INSTRUCTIONS FOR THE TASK: Every line of the records that holds the word "middle" should be copied.

↓↓↓

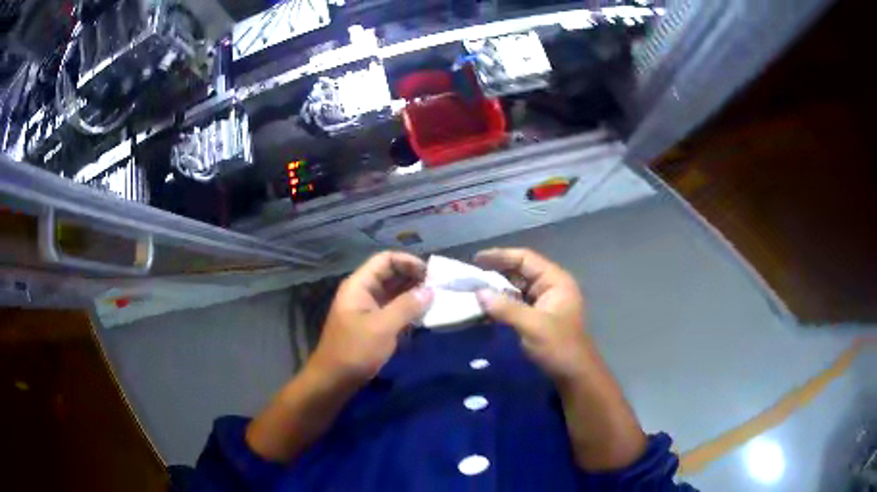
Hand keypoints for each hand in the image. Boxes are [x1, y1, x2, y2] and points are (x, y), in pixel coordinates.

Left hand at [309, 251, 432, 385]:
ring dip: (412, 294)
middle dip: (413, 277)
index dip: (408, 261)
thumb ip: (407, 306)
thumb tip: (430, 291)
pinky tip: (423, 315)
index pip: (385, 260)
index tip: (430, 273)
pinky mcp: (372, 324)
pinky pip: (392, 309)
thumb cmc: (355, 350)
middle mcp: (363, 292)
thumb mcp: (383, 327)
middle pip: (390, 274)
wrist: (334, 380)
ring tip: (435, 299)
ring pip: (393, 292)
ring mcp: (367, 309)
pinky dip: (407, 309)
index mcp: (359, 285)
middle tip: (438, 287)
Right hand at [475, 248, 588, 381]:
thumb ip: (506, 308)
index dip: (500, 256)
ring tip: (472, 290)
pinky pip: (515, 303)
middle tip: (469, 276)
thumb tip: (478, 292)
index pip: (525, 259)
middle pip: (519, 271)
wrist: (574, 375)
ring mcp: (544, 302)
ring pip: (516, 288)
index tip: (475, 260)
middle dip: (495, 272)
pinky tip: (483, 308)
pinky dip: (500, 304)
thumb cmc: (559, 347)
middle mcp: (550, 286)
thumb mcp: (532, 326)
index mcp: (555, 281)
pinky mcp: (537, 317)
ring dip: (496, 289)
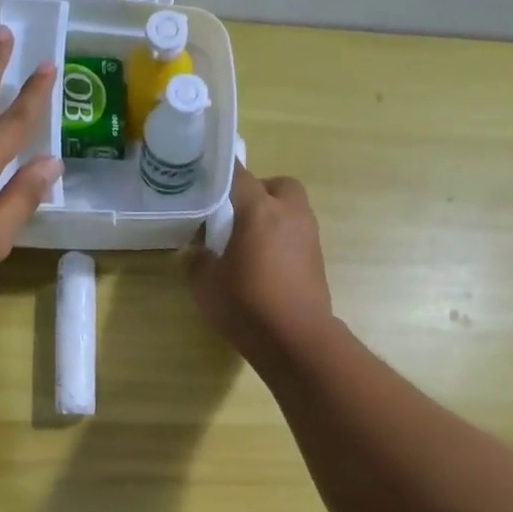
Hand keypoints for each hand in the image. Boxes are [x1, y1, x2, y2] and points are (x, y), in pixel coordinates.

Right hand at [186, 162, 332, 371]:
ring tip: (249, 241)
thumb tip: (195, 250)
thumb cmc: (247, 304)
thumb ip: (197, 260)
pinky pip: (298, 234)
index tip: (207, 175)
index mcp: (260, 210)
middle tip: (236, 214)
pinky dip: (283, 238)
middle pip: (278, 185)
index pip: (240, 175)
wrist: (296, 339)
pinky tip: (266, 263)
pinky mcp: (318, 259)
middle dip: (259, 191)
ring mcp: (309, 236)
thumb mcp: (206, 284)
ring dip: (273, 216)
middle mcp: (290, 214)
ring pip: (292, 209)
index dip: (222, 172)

↑↑↑

ANSWER FOR THE TASK:
middle dip: (413, 277)
middle mcp: (363, 292)
middle pip: (390, 274)
middle tip: (438, 287)
middle tip: (469, 276)
middle pip: (519, 271)
middle dip: (495, 272)
middle mcp: (550, 286)
middle tip: (236, 214)
middle pip: (278, 185)
middle dip: (259, 191)
middle mcp: (290, 214)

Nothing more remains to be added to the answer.